### Task prompt:
Report back every line from the entries below in which the word "chip" occurs.

### Data records:
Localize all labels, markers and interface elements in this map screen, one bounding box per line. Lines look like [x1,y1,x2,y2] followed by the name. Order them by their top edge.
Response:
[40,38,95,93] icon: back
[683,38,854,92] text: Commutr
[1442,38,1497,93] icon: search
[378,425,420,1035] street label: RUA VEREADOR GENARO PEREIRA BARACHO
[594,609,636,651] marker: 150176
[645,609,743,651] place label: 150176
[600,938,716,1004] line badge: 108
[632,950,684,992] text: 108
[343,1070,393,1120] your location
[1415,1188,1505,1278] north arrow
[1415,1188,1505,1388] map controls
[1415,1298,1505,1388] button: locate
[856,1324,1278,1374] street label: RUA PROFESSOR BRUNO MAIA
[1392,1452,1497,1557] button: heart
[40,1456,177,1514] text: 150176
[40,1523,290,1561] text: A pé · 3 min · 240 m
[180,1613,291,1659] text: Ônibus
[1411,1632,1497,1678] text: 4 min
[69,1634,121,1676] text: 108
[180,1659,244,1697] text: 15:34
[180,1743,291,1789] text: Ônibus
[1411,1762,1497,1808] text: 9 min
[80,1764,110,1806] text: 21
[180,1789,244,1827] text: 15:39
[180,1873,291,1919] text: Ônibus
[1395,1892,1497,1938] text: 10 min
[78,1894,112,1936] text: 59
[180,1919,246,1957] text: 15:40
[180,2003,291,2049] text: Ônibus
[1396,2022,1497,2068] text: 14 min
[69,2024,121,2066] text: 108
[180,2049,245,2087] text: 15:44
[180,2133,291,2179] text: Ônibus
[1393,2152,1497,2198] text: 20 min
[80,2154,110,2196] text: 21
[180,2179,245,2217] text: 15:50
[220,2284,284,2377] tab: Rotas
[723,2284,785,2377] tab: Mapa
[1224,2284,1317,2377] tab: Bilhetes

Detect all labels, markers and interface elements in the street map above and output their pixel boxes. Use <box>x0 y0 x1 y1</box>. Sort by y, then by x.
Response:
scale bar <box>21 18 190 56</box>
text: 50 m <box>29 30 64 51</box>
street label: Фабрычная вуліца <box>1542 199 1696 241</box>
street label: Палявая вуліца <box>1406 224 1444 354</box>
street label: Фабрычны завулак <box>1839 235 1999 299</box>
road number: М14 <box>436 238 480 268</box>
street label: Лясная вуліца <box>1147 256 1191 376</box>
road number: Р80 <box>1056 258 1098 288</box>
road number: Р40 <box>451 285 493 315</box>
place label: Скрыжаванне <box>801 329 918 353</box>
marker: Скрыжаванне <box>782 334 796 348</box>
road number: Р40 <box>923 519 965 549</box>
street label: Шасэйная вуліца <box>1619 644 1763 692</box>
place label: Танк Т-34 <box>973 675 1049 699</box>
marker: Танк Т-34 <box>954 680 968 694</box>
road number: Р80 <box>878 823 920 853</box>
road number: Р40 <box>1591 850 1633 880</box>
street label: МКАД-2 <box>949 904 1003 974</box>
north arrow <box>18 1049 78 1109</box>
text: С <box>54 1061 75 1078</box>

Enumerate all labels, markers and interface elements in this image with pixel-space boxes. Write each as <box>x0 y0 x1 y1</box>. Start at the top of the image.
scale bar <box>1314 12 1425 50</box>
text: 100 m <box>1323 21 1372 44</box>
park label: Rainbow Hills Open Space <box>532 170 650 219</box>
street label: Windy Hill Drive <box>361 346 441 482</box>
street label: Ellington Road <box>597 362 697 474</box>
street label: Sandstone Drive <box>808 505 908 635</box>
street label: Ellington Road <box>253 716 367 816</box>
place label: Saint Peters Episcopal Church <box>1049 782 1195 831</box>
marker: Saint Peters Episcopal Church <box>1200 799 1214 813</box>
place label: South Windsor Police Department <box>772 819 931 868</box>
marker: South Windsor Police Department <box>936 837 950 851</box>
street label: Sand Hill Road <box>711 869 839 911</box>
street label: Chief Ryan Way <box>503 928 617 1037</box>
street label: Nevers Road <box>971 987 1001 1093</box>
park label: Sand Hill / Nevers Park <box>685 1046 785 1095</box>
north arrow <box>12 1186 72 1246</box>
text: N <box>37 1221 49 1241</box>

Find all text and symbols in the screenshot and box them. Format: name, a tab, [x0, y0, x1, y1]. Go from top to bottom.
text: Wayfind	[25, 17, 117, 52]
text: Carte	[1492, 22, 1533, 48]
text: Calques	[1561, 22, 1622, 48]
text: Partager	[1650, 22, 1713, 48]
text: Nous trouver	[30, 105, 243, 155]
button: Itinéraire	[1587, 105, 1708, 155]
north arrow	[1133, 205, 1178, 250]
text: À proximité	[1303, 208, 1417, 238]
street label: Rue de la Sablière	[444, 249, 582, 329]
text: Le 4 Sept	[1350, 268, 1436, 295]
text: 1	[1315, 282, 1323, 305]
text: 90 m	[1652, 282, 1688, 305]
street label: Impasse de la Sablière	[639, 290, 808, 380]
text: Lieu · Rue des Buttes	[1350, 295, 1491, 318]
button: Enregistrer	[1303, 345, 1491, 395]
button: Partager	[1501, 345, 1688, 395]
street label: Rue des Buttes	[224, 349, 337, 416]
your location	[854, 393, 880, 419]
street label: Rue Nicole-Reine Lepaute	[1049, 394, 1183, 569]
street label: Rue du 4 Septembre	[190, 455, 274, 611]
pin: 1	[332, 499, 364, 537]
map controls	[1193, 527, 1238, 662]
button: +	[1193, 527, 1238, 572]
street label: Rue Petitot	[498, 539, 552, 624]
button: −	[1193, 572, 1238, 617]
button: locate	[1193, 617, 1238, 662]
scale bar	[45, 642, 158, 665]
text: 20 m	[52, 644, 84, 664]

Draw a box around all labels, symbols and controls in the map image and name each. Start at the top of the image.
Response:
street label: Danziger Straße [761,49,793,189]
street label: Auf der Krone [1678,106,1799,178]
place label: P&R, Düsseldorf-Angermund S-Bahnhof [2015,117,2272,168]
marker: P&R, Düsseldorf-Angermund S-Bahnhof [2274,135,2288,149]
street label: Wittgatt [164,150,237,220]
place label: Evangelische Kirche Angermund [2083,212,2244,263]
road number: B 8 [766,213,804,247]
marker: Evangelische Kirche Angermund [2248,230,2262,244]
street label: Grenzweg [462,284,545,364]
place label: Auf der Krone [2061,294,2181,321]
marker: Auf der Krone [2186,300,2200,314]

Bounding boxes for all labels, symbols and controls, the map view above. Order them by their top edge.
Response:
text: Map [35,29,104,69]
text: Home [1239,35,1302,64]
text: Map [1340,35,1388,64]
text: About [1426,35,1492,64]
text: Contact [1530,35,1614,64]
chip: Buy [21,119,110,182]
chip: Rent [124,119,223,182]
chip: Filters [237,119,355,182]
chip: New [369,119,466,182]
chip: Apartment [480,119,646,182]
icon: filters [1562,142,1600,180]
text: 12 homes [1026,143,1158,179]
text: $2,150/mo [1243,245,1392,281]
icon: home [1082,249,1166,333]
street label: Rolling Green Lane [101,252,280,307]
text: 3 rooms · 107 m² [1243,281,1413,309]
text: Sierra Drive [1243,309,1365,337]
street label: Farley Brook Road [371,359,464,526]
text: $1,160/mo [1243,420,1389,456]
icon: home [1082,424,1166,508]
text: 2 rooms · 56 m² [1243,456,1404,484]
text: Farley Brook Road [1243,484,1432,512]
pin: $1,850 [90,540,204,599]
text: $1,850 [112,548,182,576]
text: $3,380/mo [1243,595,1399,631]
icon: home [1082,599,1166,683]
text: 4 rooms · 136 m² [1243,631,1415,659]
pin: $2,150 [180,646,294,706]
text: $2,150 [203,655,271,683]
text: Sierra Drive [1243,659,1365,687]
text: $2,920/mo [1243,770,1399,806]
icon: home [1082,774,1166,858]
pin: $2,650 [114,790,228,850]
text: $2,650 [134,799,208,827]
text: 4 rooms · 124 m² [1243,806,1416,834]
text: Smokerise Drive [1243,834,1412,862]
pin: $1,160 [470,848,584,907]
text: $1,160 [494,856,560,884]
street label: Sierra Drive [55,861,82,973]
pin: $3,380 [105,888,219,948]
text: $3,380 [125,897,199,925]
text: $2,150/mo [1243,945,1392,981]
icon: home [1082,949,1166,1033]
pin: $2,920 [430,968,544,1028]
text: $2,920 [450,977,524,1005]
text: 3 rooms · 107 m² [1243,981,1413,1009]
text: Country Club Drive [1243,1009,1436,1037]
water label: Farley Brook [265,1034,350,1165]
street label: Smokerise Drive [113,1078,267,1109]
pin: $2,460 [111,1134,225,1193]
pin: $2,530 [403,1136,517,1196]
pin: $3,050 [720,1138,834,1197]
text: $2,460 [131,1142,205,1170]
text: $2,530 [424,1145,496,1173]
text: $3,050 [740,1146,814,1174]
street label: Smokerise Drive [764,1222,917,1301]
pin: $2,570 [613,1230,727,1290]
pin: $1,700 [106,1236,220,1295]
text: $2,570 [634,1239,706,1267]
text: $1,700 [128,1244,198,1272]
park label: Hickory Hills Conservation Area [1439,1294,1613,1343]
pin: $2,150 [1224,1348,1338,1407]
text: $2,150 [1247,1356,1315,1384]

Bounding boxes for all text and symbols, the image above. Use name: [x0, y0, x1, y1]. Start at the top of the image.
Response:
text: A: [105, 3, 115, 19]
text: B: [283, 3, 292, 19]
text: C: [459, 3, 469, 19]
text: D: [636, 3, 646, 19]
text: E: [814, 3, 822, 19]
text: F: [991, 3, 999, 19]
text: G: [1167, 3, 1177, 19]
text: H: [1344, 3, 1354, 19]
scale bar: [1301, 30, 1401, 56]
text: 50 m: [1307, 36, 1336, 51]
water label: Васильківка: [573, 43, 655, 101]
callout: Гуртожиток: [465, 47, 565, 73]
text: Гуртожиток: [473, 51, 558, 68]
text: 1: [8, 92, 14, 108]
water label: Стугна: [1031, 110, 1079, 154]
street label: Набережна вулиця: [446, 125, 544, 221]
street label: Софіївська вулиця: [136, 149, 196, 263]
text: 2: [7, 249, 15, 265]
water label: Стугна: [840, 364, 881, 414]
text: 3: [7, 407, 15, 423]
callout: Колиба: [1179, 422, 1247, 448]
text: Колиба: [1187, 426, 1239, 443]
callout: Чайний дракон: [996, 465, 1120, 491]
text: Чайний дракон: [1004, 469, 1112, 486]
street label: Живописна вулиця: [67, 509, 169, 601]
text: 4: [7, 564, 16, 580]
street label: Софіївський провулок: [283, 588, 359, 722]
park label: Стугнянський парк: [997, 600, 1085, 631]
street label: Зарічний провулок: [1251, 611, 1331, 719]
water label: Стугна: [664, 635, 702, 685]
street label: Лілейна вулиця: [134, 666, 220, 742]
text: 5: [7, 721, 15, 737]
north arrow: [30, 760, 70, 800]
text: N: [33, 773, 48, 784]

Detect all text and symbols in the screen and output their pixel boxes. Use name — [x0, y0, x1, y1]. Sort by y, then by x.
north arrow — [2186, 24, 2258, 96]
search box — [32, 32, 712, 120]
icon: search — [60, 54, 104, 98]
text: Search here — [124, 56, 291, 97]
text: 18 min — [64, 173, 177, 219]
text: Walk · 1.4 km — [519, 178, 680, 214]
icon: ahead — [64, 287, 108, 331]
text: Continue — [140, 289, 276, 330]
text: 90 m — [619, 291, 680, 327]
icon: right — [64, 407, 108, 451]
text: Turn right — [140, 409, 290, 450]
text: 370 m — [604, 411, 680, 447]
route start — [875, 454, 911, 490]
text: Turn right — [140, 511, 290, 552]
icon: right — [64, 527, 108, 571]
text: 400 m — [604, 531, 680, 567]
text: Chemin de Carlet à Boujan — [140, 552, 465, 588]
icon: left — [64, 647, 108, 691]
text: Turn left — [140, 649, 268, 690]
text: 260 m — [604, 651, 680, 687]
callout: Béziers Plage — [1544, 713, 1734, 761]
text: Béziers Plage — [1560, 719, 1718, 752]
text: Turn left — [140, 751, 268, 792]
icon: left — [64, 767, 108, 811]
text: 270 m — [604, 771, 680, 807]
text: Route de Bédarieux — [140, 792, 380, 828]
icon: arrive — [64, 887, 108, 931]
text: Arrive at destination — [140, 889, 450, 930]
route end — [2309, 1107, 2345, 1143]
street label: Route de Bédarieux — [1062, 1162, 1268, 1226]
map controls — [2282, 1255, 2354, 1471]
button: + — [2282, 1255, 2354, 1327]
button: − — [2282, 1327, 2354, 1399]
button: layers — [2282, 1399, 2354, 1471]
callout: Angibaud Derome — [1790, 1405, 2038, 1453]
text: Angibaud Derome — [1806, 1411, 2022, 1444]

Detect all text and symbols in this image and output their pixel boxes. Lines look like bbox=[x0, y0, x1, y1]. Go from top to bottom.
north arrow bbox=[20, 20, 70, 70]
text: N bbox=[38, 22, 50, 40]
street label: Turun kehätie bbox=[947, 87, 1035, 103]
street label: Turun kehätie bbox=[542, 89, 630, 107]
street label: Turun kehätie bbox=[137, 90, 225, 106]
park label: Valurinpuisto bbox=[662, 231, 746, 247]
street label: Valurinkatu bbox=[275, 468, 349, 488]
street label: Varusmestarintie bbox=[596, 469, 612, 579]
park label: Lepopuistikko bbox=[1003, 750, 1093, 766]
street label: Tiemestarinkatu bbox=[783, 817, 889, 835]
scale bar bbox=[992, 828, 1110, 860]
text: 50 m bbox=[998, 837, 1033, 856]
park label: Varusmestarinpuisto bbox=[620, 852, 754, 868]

### Task response:
chip: Buy [21,119,110,182]
chip: Rent [124,119,223,182]
chip: Filters [237,119,355,182]
chip: New [369,119,466,182]
chip: Apartment [480,119,646,182]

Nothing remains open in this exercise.